In 2010, when the one-and-done rule was enacted in the NBA — prospects had to be one year removed from high school before entering — it was easy to see why both sides brokered the deal.
The colleges get to retain the uber-athletes — Kevin Durant, for example — for at least a year. The NBA gets a bootleg farm system for free, because the NBA can't stop giving millions to bad players.
What they probably didn't anticipate is someone like John Calipari is shooting through the gap.
Make no mistake, all elite college coaches have more in common with Calipari than fans would like to admit.

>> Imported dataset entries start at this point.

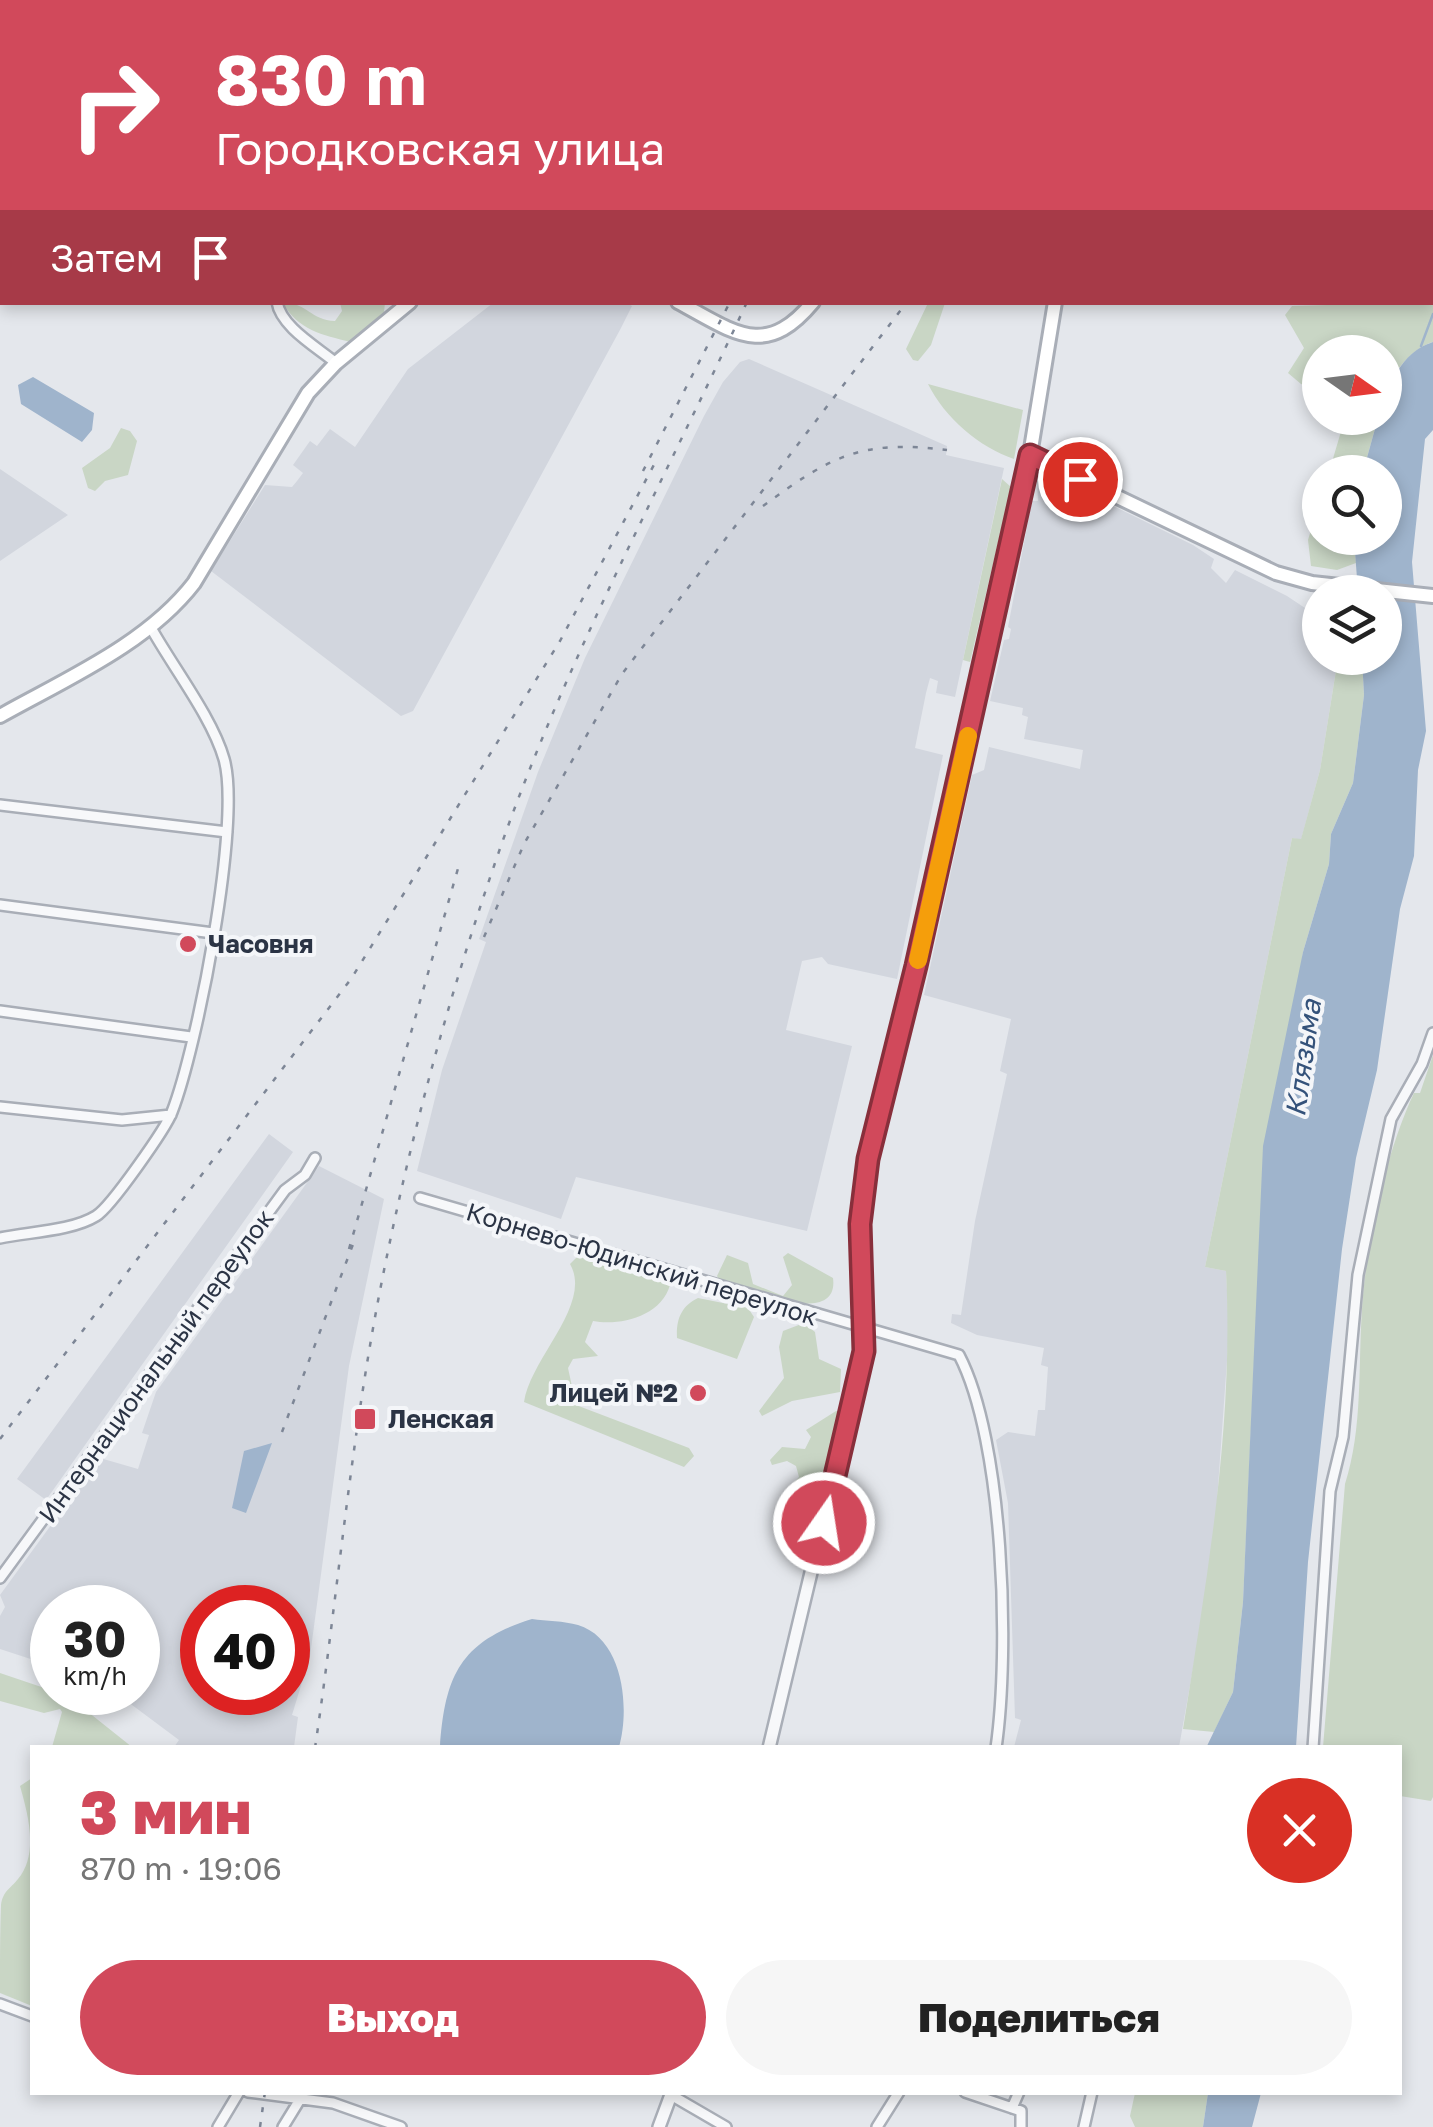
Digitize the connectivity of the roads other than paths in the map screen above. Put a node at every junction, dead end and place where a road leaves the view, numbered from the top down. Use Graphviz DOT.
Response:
graph roads {
  1 [pos="277,305"];
  2 [pos="406,305"];
  3 [pos="684,305"];
  4 [pos="810,305"];
  5 [pos="1054,305"];
  6 [pos="336,363"];
  7 [pos="1030,455"];
  8 [pos="1433,596"];
  9 [pos="150,626"];
  10 [pos="0,716"];
  11 [pos="0,805"];
  12 [pos="228,832"];
  13 [pos="0,905"];
  14 [pos="213,933"];
  15 [pos="0,1010"];
  16 [pos="1433,1033"];
  17 [pos="191,1037"];
  18 [pos="0,1107"];
  19 [pos="172,1114"];
  20 [pos="315,1158"];
  21 [pos="420,1198"];
  22 [pos="0,1238"];
  23 [pos="864,1330"];
  24 [pos="0,1578"];
  25 [pos="770,1745"];
  26 [pos="996,1745"];
  27 [pos="1312,1745"];
  28 [pos="0,2004"];
  29 [pos="30,2015"];
  30 [pos="237,2095"];
  31 [pos="265,2095"];
  32 [pos="671,2095"];
  33 [pos="673,2095"];
  34 [pos="897,2095"];
  35 [pos="974,2095"];
  36 [pos="1018,2095"];
  37 [pos="1091,2095"];
  38 [pos="299,2101"];
  39 [pos="1012,2108"];
  40 [pos="218,2127"];
  41 [pos="282,2127"];
  42 [pos="401,2127"];
  43 [pos="659,2127"];
  44 [pos="726,2127"];
  45 [pos="877,2127"];
  46 [pos="1021,2127"];
  47 [pos="1084,2127"];
  1 -- 6 [label="street"];
  2 -- 6 [label="main road"];
  3 -- 4 [label="main road"];
  5 -- 7 [label="main road"];
  6 -- 9 [label="main road"];
  7 -- 8 [label="main road"];
  7 -- 23 [label="street"];
  9 -- 10 [label="main road"];
  9 -- 12 [label="street"];
  11 -- 12 [label="street"];
  12 -- 14 [label="street"];
  13 -- 14 [label="street"];
  14 -- 17 [label="street"];
  15 -- 17 [label="street"];
  16 -- 27 [label="street"];
  17 -- 19 [label="street"];
  18 -- 19 [label="street"];
  19 -- 22 [label="street"];
  20 -- 24 [label="street, Интернациональный переулок"];
  21 -- 23 [label="street, Корнево-Юдинский переулок"];
  23 -- 25 [label="street"];
  23 -- 26 [label="street, Корнево-Юдинский переулок"];
  28 -- 29 [label="street"];
  30 -- 40 [label="street"];
  31 -- 38 [label="street"];
  32 -- 43 [label="street"];
  33 -- 44 [label="street"];
  34 -- 45 [label="street"];
  35 -- 39 [label="street"];
  36 -- 39 [label="street"];
  37 -- 47 [label="street"];
  38 -- 41 [label="street"];
  38 -- 42 [label="street"];
  39 -- 46 [label="street"];
}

Calipari just does it so shamelessly.
And why shouldn't he? He's produced a litany of professional talent and won championships. He could return to the NBA if he so chose. John Calipari is living the dream.
And Calipari has become so emboldened, he's pushing the envelope with an "unprecedented scouting combine for NBA personnel." It will also dovetail nicely into Kentucky's recruiting machine:
From the NBA's best reporter, Yahoo!'s Adrian Wojnarowski:
Calipari has invited officials of the 30 NBA teams to send personnel to Lexington, Ky., on Oct. 11-12 to watch his players do everything from run full-court five-on-five and NBA-style pick-and-roll sets to individual skill work.

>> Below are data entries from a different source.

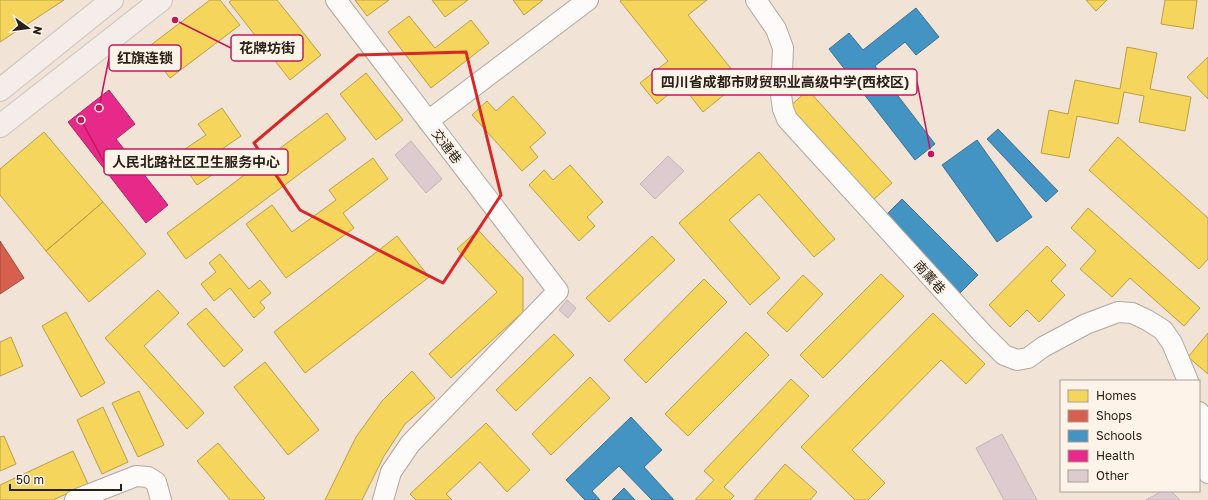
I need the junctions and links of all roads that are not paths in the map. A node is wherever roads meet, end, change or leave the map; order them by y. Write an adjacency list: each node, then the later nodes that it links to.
1 (112, 0): 6 (main road)
2 (161, 0): 8 (main road)
3 (336, 0): 7 (street, 交通巷)
4 (588, 0): 7 (street)
5 (756, 0): 9 (street, 南薰巷)
6 (0, 90)
7 (428, 121): 14 (street, 交通巷)
8 (0, 126)
9 (1188, 380)
10 (1200, 419): 11 (street)
11 (1208, 473)
12 (75, 500): 13 (street)
13 (162, 500)
14 (383, 500)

The event is a chance for Calipari to impress a throng of top high school recruits on campus visits and once again frame his program as college basketball's best NBA feeder system. Kentucky is expected to be a consensus preseason No. 1 in the polls.
And while many will throw their hands up in disgust at Calipari's peddling, there's a deeper line of strategy to his thinking:
After the combine, Calipari plans to shut out NBA executives and scouts from his practices for several weeks – perhaps even months – into the season, league sources told Yahoo Sports.
This way, Calipari can avoid the distractions that a constant parade of NBA scouts can present to so many talented young players in the practice gym.
That last bit is interesting, because here's Thad Matta's self-review from the 2013-2014 season:
"Once again the biggest challenge is combating the outside influences that infiltrate our program,” Matta wrote. “This at times can be debilitating to building team chemistry and unity.”
Sounds like Thad could take a page out of Cal's book.